The farm is run in a nature friendly way and this is further supported by the recent addition of wildlife features on the farm. For example, three renovated ponds, mainly to attract great-crested newts, and hedge and woodland/shrub planting to attract turtledoves, plus housing for hedgehogs.

Several beehives are positioned in the orchard to aid fertilisation and increase biodiversity. This activity will increase now the orchards are flourishing again. Suffolk & Essex Coast & Heaths National Landscape volunteers have been working on the farm installing stag beetle pyramids to encourage these rare creatures – Britain’s largest beetle.
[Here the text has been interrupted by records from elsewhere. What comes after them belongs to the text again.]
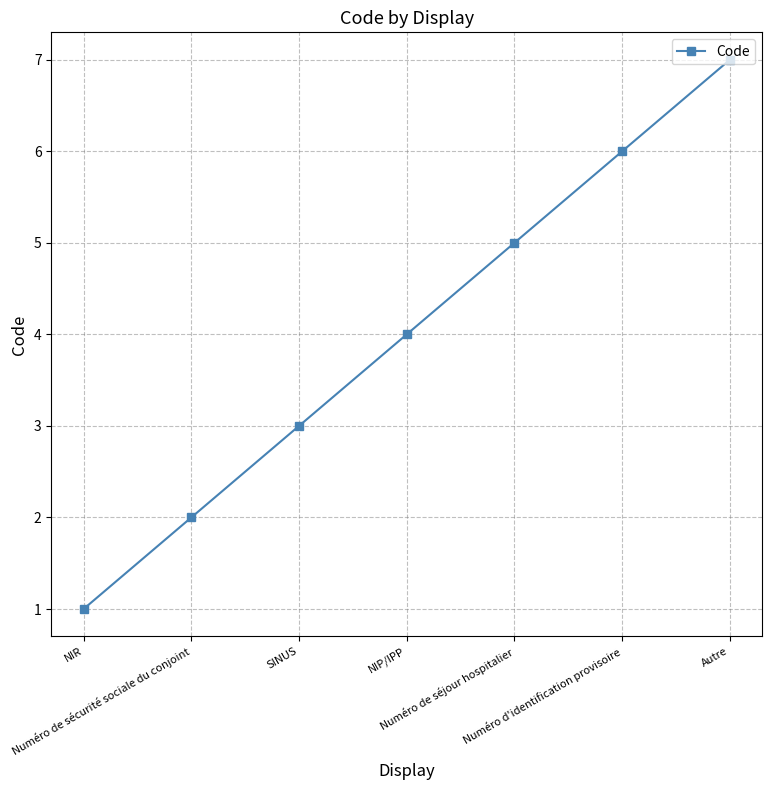

The chart shows a value of 6 at Numéro d'identification provisoire. True or false?

True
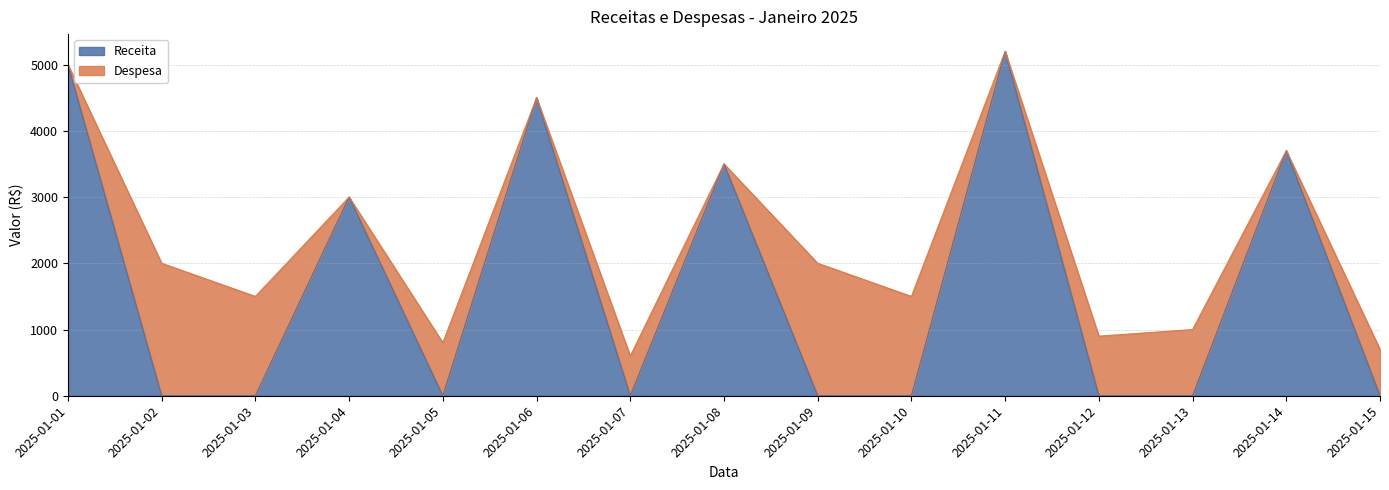

What is the approximate value at 2025-01-01, to the nearest 100?

5000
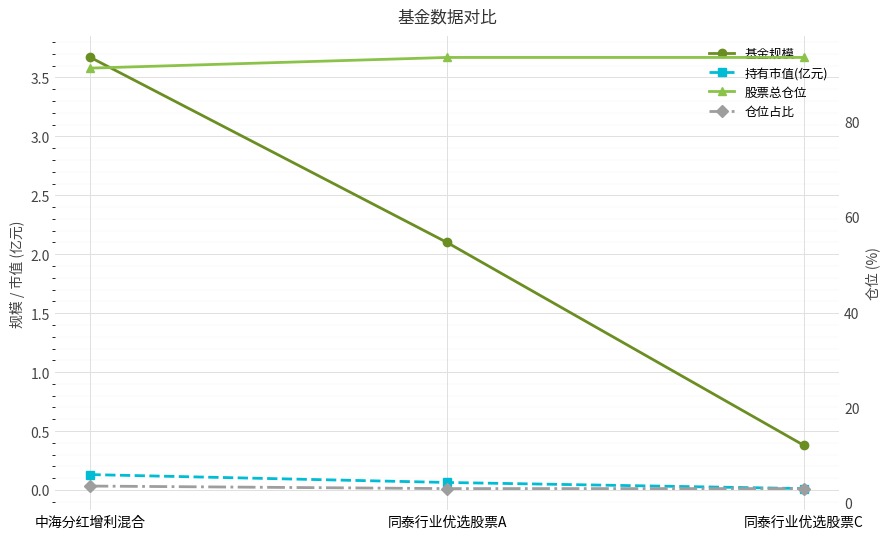

What is the sum of the 持有市值(亿元) values at 同泰行业优选股票C and 中海分红增利混合?

0.1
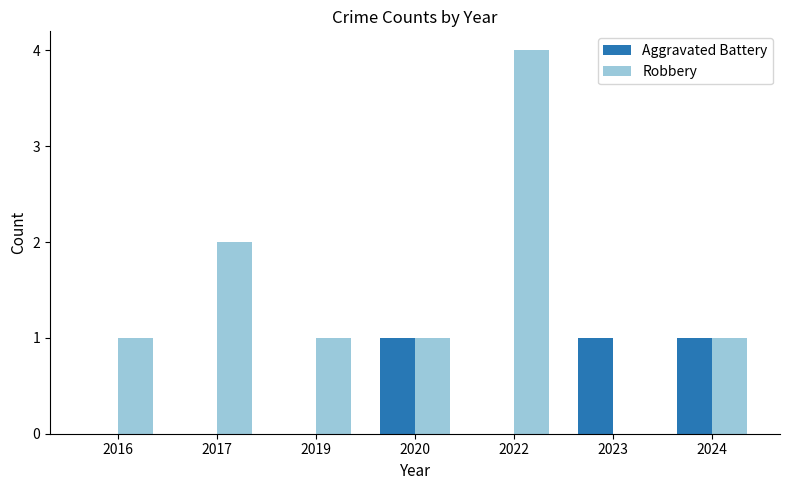

Which series changed the most between 2019 and 2020?

Aggravated Battery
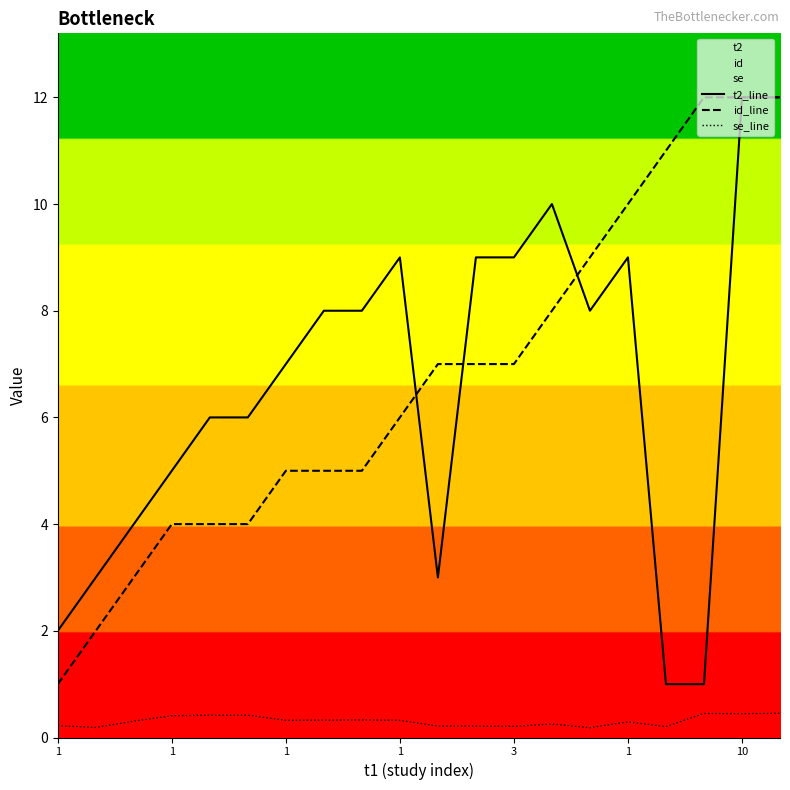

True or false: se_line and t2_line intersect in this chart.

False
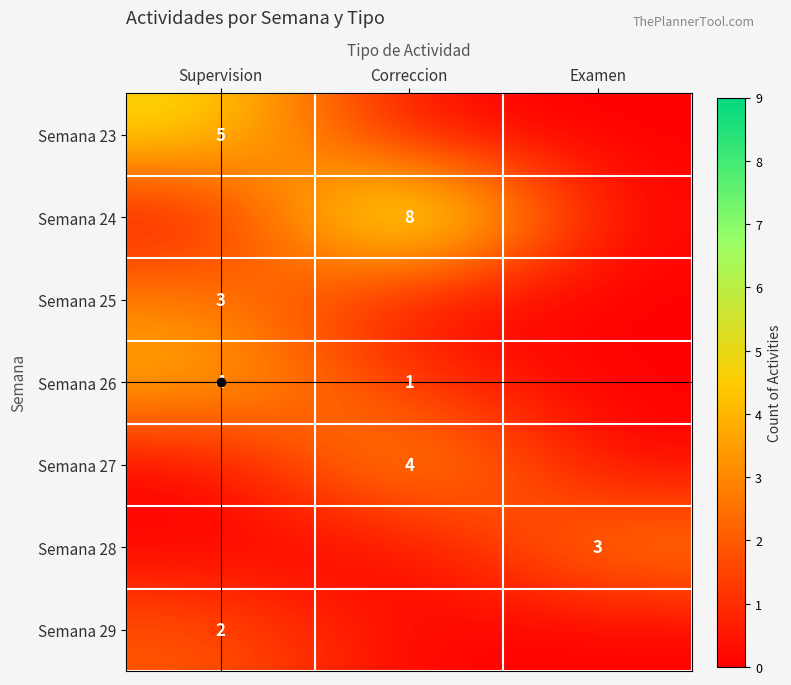

How many distinct data groups are displayed?

7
The Farming in Protected Landscapes team work closely with the farmer to monitor how the project work is progressing. They are discussing how planting new fruit trees will infill gaps left by old trees which have been removed. Rare native varieties will be used to preserve them.

Work going forwards

The third stage of the project was to remove hybrid Poplar trees at the boundary of the orchards and adjacent woodland to allow for new fencing to prevent muntjac deer and rabbit damaging the orchards and newly planted trees.

The felled trees were replaced with native trees, following recommendations from Suffolk Wildlife Trust.

Cut wood is left as habitat for wildlife to aid biodiversity by encouraging insects, which will in turn encourage a wide range of birds, such as lesser spotted woodpecker, bullfinch, redstart and, in winter, fieldfare and redwing. Bats and amphibians are also present on the farm, encouraged by large natural ponds adjacent to the orchards.

Increased fruit production will encourage small mammals, such as hedgehogs and mice and in turn larger mammals such as foxes, and badgers and birds of prey such as barn owls, again these species are returning to the orchards and this second stage of the project will encourage and sustain this. Chipping fruit tree clippings were used as mulch for newly planted fruit trees to improve the soil, help retain rainwater and aid biodiversity.


The farm is now able to harvest fruit for sale and to produce organic juice. As there is a commercial gain for the farmer, the Farming in Protected Landscapes programme funded 60% of the costs.

Grants also follow the Defra Countryside Stewardship rates for standard work, such as fencing. Protecting farm sustainability is an important outcome for projects, as is enabling farms to provide employment opportunities for local people.

The newly-pruned fruit trees in blossom this spring, providing a beautiful view in the landscape. You may even see them from the trainline to London!